Almost half of motorists have driven after getting less than five hours sleep, a road safety group says.
Drivers have been warned to take rest breaks
Brake spoke to 1,000 drivers and said 45% had put lives at risk by doing so, with 10% "tired driving" once a month.
The survey was released as a government campaign warning drivers of the dangers of tiredness was relaunched.
Brake said 20% of crashes on monotonous roads such as motorways were caused by tired drivers and urged ministers to introduce measures to cut the problem.
Chief executive Mary Williams said: "The results are extremely disturbing.
"Drivers need to wake up to the fact that tiredness and driving are a potentially lethal combination.
"If you risk getting behind the wheel not having had enough sleep you risk killing yourself and other innocent road users."
Crashes involving tired driving tended to be worse because drivers did not brake before the collision, the charity said.

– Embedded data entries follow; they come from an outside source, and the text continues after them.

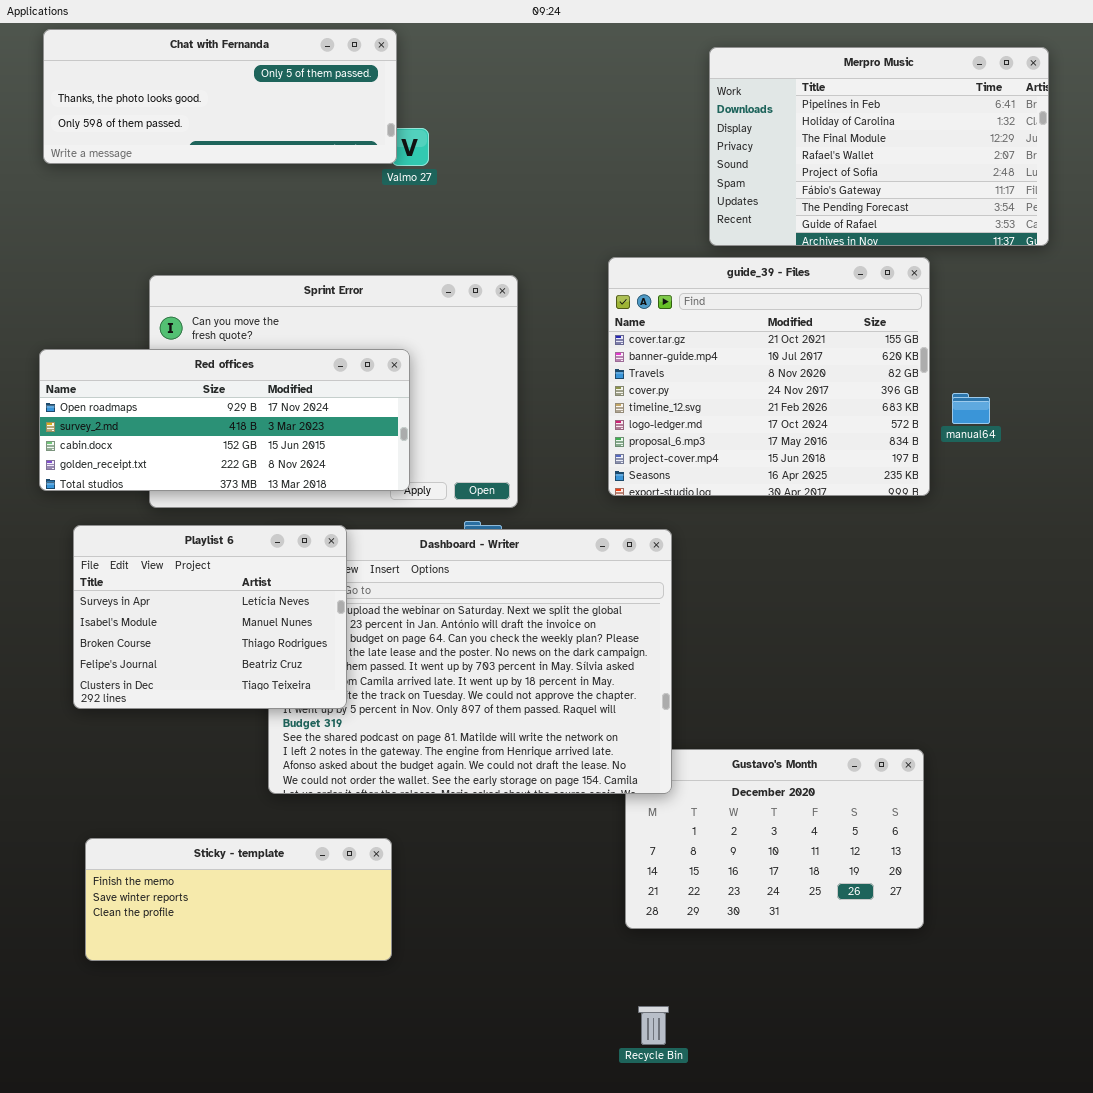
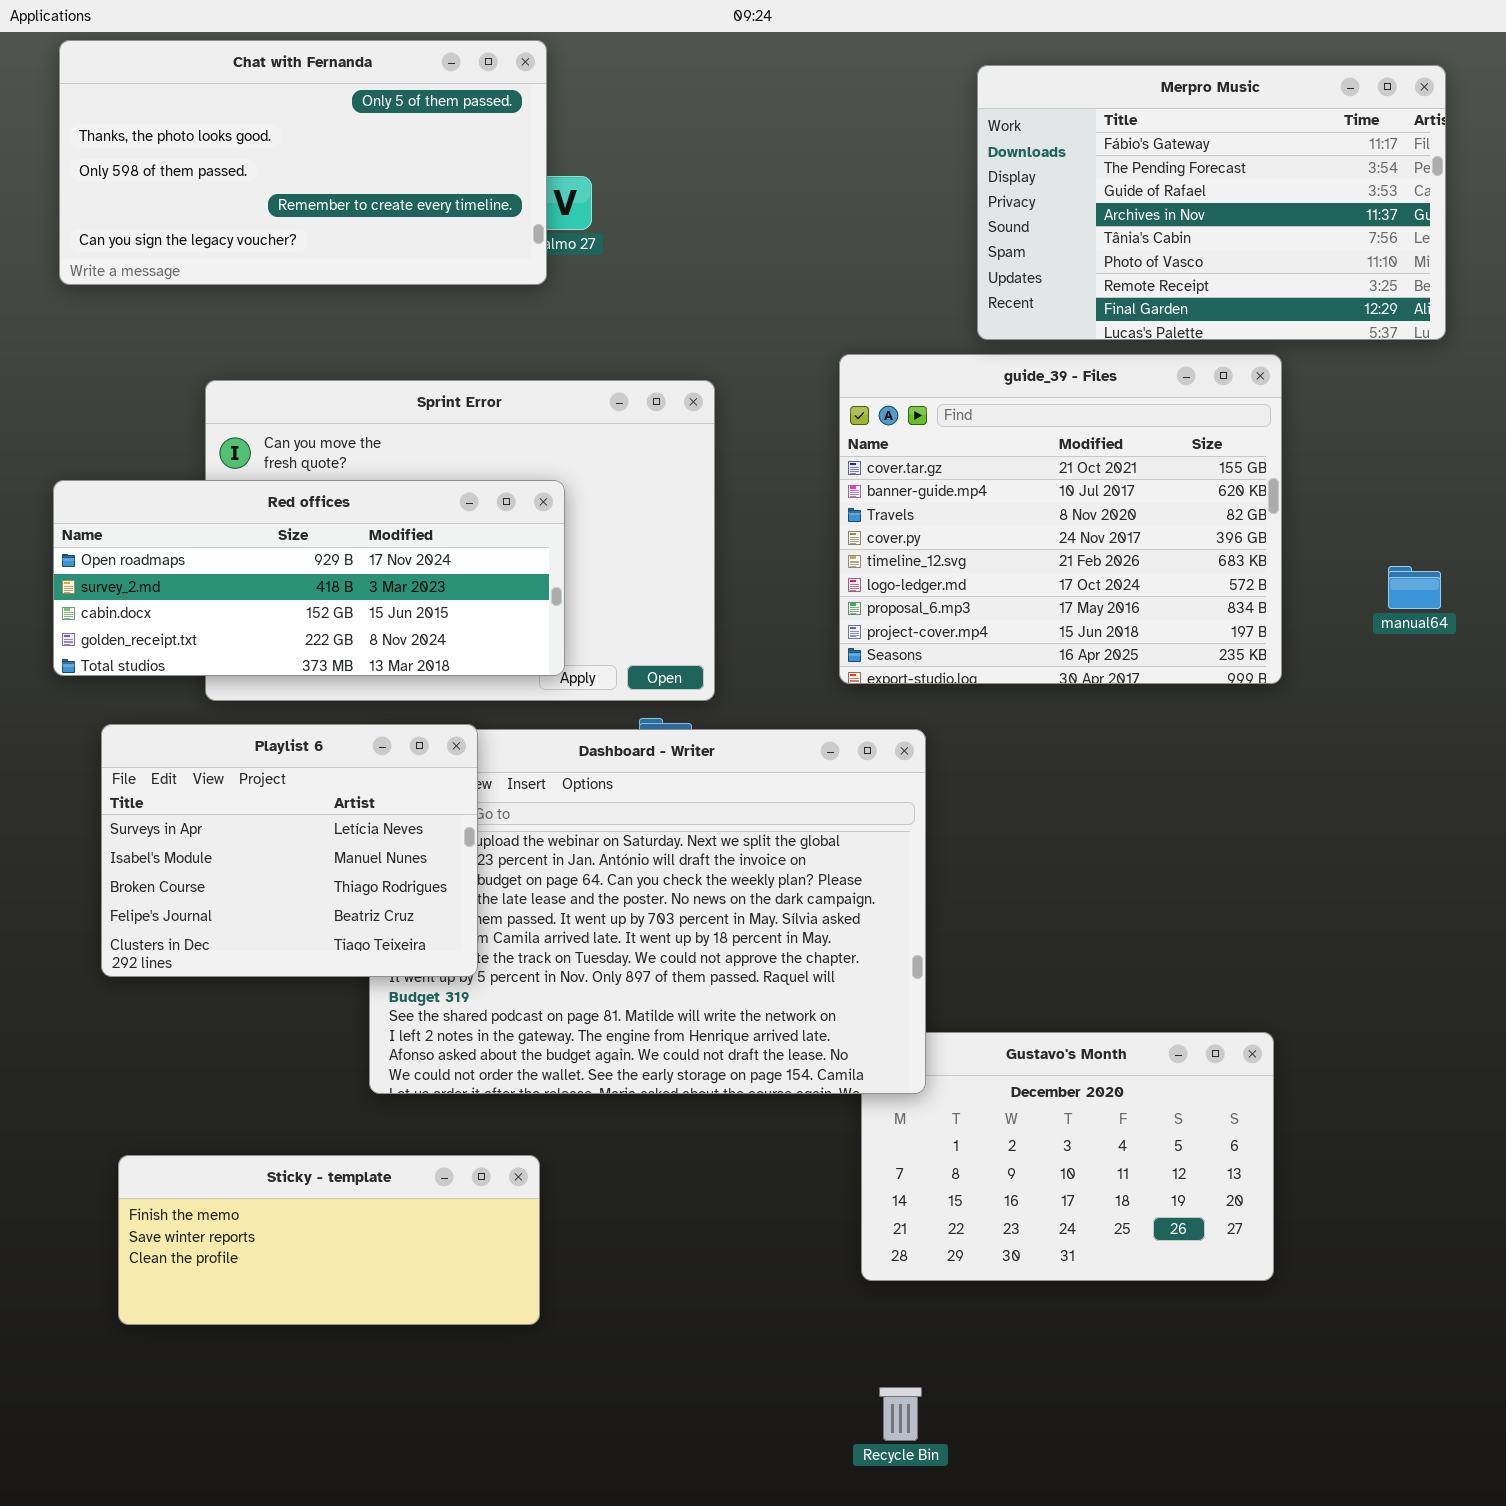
Chat with Fernanda: [43,29,397,164] -> [59,40,547,285], resized
Merpro Music: [709,47,1049,246] -> [977,65,1446,340], scrolled down 5 rows
manual64: [952,393,990,424] -> [1388,566,1441,609], moved

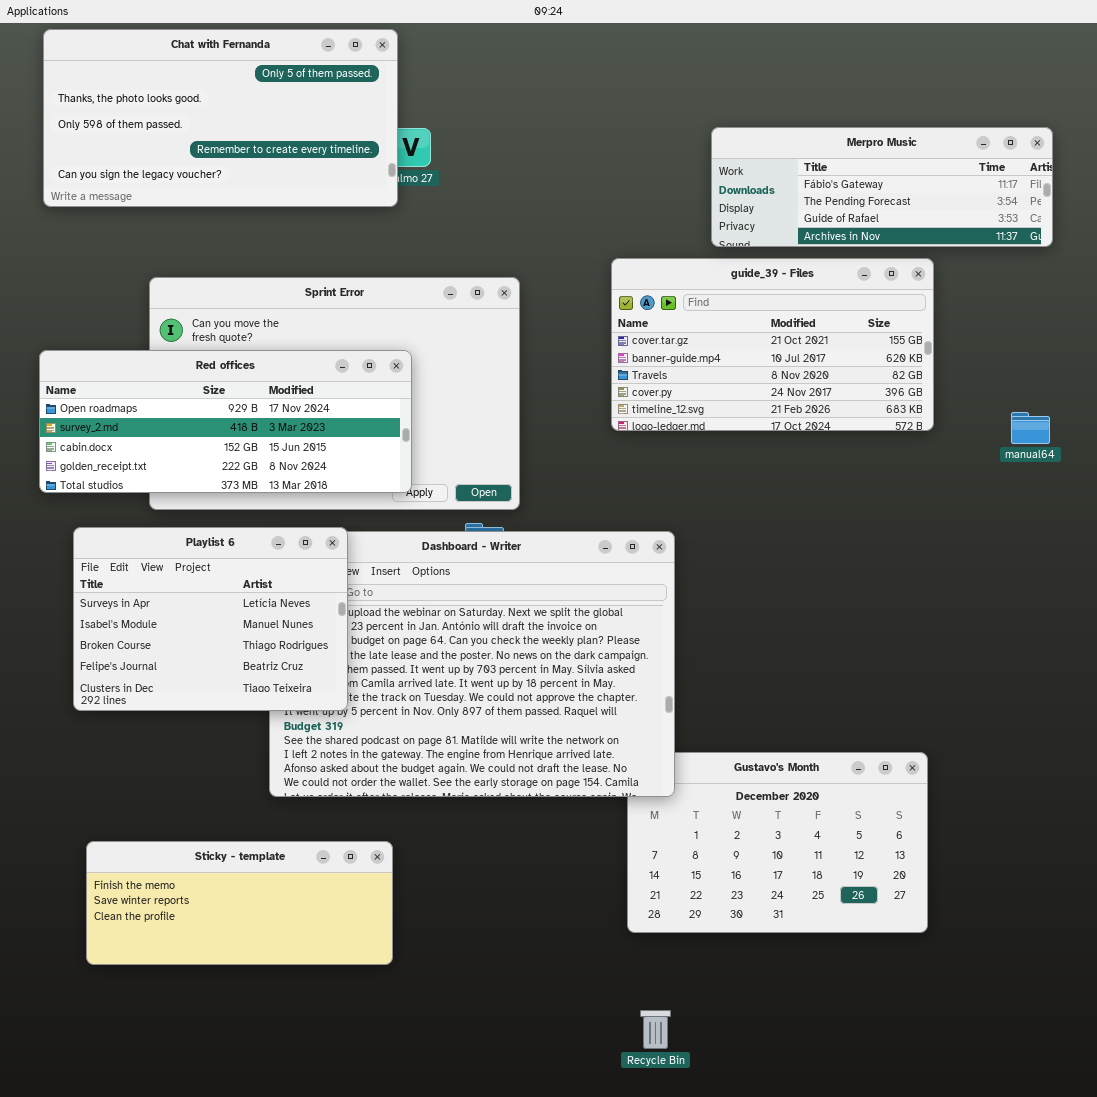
Merpro Music: [977,65,1446,340] -> [711,127,1053,247], resized
guide_39 - Files: [839,354,1282,684] -> [611,258,934,431], resized

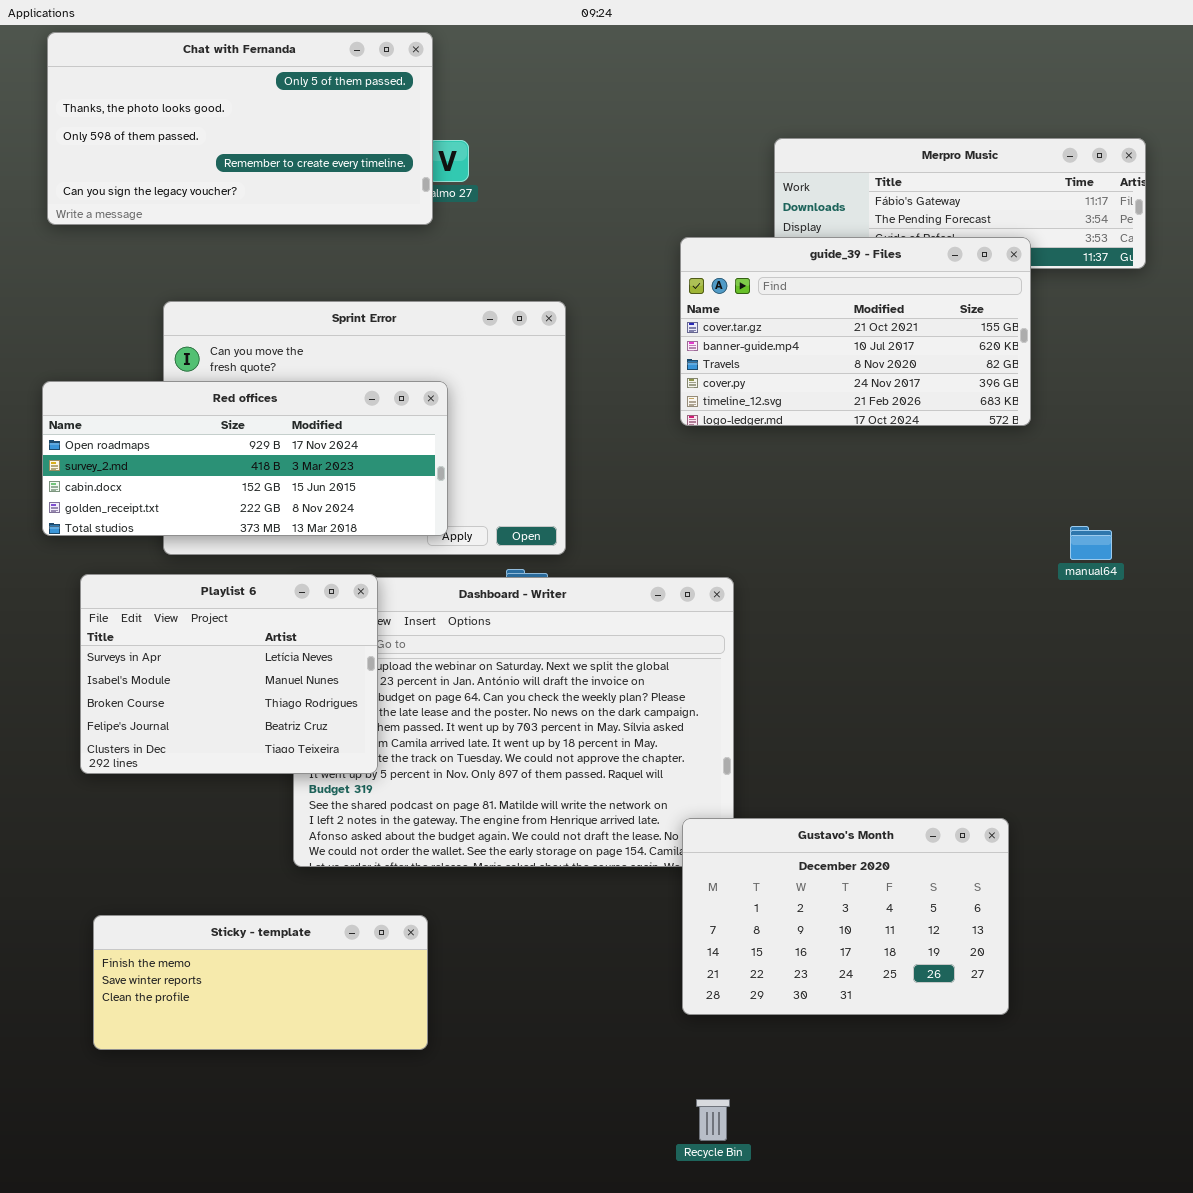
guide_39 - Files: [611,258,934,431] -> [680,237,1031,426], moved
manual64: [1011,412,1050,444] -> [1070,526,1112,560], moved
Gustavo's Month: [627,752,928,933] -> [682,818,1009,1015], raised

Loughborough University Sleep Research Centre said its studies showed that drivers who had had five hours' sleep had only a one in ten chance of staying fully awake on a lengthy journey.
Professor Jim Horne said: "If these drivers realised that by driving while tired they are just as impaired as if they were well over the legal drink-drive alcohol limit, then they might have second thoughts."
Driver Gary Hart fell asleep at the wheel causing the Selby crash
The government is now relaunching its "Think Don't Drive Tired" campaign, first unveiled shortly after driver Gary Hart was jailed for five years for causing the deaths of 10 people in the Selby rail crash.
A jury decided that Hart fell asleep at the wheel of his Land Rover in February 2001 before it plunged off the M62 into the path of an oncoming train.
Mary Dunn, the widow of the train's driver Steve Dunn, told GMTV: "The problem is lack of sleep is not as measurable as alcohol is, but they have now proved that driving without sleep is equivalent to being over the legal limit for alcohol."
She said people tended not to take the issue so seriously because it was more
difficult to prove.
The government advises drivers to plan a 15-minute break every two hours of their journey in which they should drink a caffeinated drink and have a nap.
But Brake wants the government to do more and is calling for year-round "tired driving" ad campaigns, continuous modern crash barriers on motorways and a review of the frequency of motorway service stations.
It also wants new laws to force companies employing drivers to introduce risk management policies which include scheduling for breaks.